# ACTION ITEM
Rewrite all the lines below, putting "Wi-Fi grátis" wherever "Wi-Fi gratuito" appears and keeping everything else the same. Leave the pictures out of your answer.

(RAW DATA Opens)

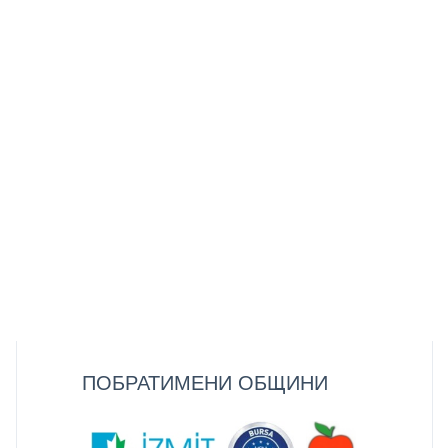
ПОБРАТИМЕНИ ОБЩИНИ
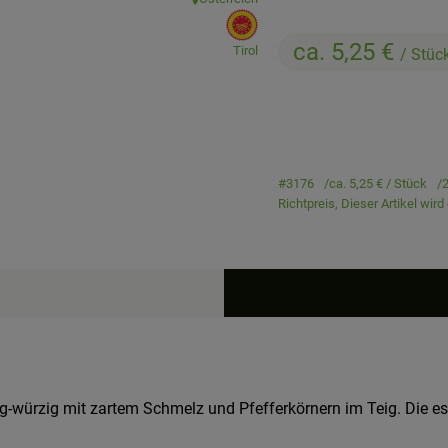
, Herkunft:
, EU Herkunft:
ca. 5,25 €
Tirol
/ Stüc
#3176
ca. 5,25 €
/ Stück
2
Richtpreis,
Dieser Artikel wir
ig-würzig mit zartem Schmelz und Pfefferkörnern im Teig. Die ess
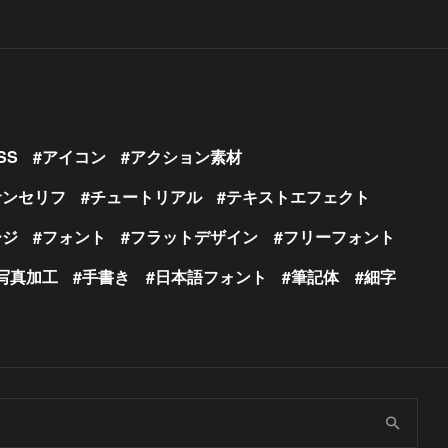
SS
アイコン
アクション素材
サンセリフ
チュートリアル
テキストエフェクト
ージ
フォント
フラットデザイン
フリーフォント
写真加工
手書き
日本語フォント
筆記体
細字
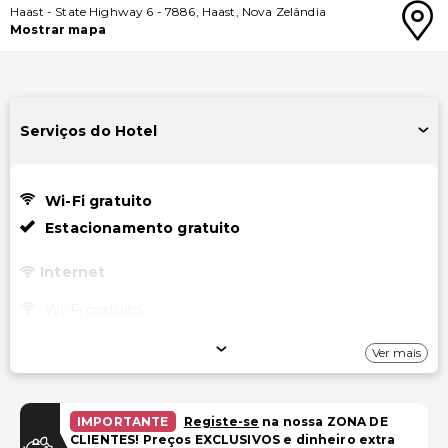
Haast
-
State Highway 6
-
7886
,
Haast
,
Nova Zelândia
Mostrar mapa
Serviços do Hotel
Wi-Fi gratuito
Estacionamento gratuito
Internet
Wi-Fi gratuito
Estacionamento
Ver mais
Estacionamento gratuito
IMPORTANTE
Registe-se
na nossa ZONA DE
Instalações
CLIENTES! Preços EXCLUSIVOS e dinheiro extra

(RAW DATA Closes)

# RESPONSE FOR THIS EXERCISE
ПОБРАТИМЕНИ ОБЩИНИ
, Herkunft:
, EU Herkunft:
ca. 5,25 €
Tirol
/ Stüc
#3176
ca. 5,25 €
/ Stück
2
Richtpreis,
Dieser Artikel wir
ig-würzig mit zartem Schmelz und Pfefferkörnern im Teig. Die ess
SS
アイコン
アクション素材
サンセリフ
チュートリアル
テキストエフェクト
ージ
フォント
フラットデザイン
フリーフォント
写真加工
手書き
日本語フォント
筆記体
細字
Haast
-
State Highway 6
-
7886
,
Haast
,
Nova Zelândia
Mostrar mapa
Serviços do Hotel
Wi-Fi grátis
Estacionamento gratuito
Internet
Wi-Fi grátis
Estacionamento
Ver mais
Estacionamento gratuito
IMPORTANTE
Registe-se
na nossa ZONA DE
Instalações
CLIENTES! Preços EXCLUSIVOS e dinheiro extra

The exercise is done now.